═══ Input ═══

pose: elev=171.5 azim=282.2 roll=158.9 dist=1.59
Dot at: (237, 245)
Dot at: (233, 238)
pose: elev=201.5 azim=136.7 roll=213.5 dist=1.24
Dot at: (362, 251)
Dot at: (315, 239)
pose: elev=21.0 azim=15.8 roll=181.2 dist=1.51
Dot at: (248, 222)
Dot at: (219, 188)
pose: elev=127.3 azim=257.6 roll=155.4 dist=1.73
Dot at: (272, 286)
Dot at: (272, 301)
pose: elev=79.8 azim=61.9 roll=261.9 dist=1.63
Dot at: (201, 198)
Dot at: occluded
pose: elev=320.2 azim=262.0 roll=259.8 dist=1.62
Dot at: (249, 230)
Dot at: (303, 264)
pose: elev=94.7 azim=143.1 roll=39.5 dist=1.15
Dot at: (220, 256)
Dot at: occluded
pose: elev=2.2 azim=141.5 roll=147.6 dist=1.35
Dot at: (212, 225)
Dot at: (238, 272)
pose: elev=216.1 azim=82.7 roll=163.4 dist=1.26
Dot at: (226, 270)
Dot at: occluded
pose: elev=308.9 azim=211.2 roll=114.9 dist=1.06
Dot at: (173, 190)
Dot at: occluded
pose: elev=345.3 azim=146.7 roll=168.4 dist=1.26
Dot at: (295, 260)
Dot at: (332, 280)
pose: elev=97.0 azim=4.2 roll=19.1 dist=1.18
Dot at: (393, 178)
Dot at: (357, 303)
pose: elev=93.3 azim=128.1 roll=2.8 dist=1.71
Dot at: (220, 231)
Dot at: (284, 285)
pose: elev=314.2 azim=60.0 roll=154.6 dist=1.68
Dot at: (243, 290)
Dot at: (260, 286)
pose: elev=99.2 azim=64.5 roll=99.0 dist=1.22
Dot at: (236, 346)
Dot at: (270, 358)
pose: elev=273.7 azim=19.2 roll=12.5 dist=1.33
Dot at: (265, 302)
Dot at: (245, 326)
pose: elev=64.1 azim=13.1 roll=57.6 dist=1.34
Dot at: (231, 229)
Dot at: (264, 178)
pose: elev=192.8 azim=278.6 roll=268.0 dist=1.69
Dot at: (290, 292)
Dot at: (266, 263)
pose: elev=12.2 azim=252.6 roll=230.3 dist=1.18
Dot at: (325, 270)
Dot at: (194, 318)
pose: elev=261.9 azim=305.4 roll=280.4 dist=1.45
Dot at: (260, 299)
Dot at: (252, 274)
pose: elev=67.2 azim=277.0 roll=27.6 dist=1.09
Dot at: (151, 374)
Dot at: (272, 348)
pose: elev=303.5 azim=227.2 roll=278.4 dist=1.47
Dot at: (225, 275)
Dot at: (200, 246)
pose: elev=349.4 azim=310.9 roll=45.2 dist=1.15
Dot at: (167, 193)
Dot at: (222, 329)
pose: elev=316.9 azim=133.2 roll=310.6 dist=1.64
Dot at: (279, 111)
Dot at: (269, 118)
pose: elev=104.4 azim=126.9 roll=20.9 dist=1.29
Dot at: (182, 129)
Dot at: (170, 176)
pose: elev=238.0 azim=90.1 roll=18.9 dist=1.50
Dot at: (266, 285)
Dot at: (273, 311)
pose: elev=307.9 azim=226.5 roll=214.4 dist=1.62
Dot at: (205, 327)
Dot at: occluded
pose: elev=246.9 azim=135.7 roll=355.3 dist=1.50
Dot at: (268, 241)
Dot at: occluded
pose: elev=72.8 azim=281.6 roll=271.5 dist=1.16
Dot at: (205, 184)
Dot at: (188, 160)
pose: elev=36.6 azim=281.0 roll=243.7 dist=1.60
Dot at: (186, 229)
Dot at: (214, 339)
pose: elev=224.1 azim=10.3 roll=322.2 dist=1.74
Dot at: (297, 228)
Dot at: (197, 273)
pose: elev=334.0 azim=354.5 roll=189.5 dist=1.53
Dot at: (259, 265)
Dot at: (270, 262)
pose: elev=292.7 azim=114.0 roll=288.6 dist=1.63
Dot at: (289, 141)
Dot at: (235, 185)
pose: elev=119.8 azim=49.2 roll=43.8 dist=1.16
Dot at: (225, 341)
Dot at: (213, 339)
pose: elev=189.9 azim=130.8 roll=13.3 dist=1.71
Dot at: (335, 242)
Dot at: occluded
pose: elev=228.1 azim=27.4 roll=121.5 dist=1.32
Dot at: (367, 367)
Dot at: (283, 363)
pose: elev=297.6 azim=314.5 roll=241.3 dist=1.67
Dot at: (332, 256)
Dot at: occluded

═══

*Written exercise*. Could you swap every "pose" in the lines above for "view" and give all of the lines again with nothing else changed?

*Response to this exercise*.
view: elev=171.5 azim=282.2 roll=158.9 dist=1.59
Dot at: (237, 245)
Dot at: (233, 238)
view: elev=201.5 azim=136.7 roll=213.5 dist=1.24
Dot at: (362, 251)
Dot at: (315, 239)
view: elev=21.0 azim=15.8 roll=181.2 dist=1.51
Dot at: (248, 222)
Dot at: (219, 188)
view: elev=127.3 azim=257.6 roll=155.4 dist=1.73
Dot at: (272, 286)
Dot at: (272, 301)
view: elev=79.8 azim=61.9 roll=261.9 dist=1.63
Dot at: (201, 198)
Dot at: occluded
view: elev=320.2 azim=262.0 roll=259.8 dist=1.62
Dot at: (249, 230)
Dot at: (303, 264)
view: elev=94.7 azim=143.1 roll=39.5 dist=1.15
Dot at: (220, 256)
Dot at: occluded
view: elev=2.2 azim=141.5 roll=147.6 dist=1.35
Dot at: (212, 225)
Dot at: (238, 272)
view: elev=216.1 azim=82.7 roll=163.4 dist=1.26
Dot at: (226, 270)
Dot at: occluded
view: elev=308.9 azim=211.2 roll=114.9 dist=1.06
Dot at: (173, 190)
Dot at: occluded
view: elev=345.3 azim=146.7 roll=168.4 dist=1.26
Dot at: (295, 260)
Dot at: (332, 280)
view: elev=97.0 azim=4.2 roll=19.1 dist=1.18
Dot at: (393, 178)
Dot at: (357, 303)
view: elev=93.3 azim=128.1 roll=2.8 dist=1.71
Dot at: (220, 231)
Dot at: (284, 285)
view: elev=314.2 azim=60.0 roll=154.6 dist=1.68
Dot at: (243, 290)
Dot at: (260, 286)
view: elev=99.2 azim=64.5 roll=99.0 dist=1.22
Dot at: (236, 346)
Dot at: (270, 358)
view: elev=273.7 azim=19.2 roll=12.5 dist=1.33
Dot at: (265, 302)
Dot at: (245, 326)
view: elev=64.1 azim=13.1 roll=57.6 dist=1.34
Dot at: (231, 229)
Dot at: (264, 178)
view: elev=192.8 azim=278.6 roll=268.0 dist=1.69
Dot at: (290, 292)
Dot at: (266, 263)
view: elev=12.2 azim=252.6 roll=230.3 dist=1.18
Dot at: (325, 270)
Dot at: (194, 318)
view: elev=261.9 azim=305.4 roll=280.4 dist=1.45
Dot at: (260, 299)
Dot at: (252, 274)
view: elev=67.2 azim=277.0 roll=27.6 dist=1.09
Dot at: (151, 374)
Dot at: (272, 348)
view: elev=303.5 azim=227.2 roll=278.4 dist=1.47
Dot at: (225, 275)
Dot at: (200, 246)
view: elev=349.4 azim=310.9 roll=45.2 dist=1.15
Dot at: (167, 193)
Dot at: (222, 329)
view: elev=316.9 azim=133.2 roll=310.6 dist=1.64
Dot at: (279, 111)
Dot at: (269, 118)
view: elev=104.4 azim=126.9 roll=20.9 dist=1.29
Dot at: (182, 129)
Dot at: (170, 176)
view: elev=238.0 azim=90.1 roll=18.9 dist=1.50
Dot at: (266, 285)
Dot at: (273, 311)
view: elev=307.9 azim=226.5 roll=214.4 dist=1.62
Dot at: (205, 327)
Dot at: occluded
view: elev=246.9 azim=135.7 roll=355.3 dist=1.50
Dot at: (268, 241)
Dot at: occluded
view: elev=72.8 azim=281.6 roll=271.5 dist=1.16
Dot at: (205, 184)
Dot at: (188, 160)
view: elev=36.6 azim=281.0 roll=243.7 dist=1.60
Dot at: (186, 229)
Dot at: (214, 339)
view: elev=224.1 azim=10.3 roll=322.2 dist=1.74
Dot at: (297, 228)
Dot at: (197, 273)
view: elev=334.0 azim=354.5 roll=189.5 dist=1.53
Dot at: (259, 265)
Dot at: (270, 262)
view: elev=292.7 azim=114.0 roll=288.6 dist=1.63
Dot at: (289, 141)
Dot at: (235, 185)
view: elev=119.8 azim=49.2 roll=43.8 dist=1.16
Dot at: (225, 341)
Dot at: (213, 339)
view: elev=189.9 azim=130.8 roll=13.3 dist=1.71
Dot at: (335, 242)
Dot at: occluded
view: elev=228.1 azim=27.4 roll=121.5 dist=1.32
Dot at: (367, 367)
Dot at: (283, 363)
view: elev=297.6 azim=314.5 roll=241.3 dist=1.67
Dot at: (332, 256)
Dot at: occluded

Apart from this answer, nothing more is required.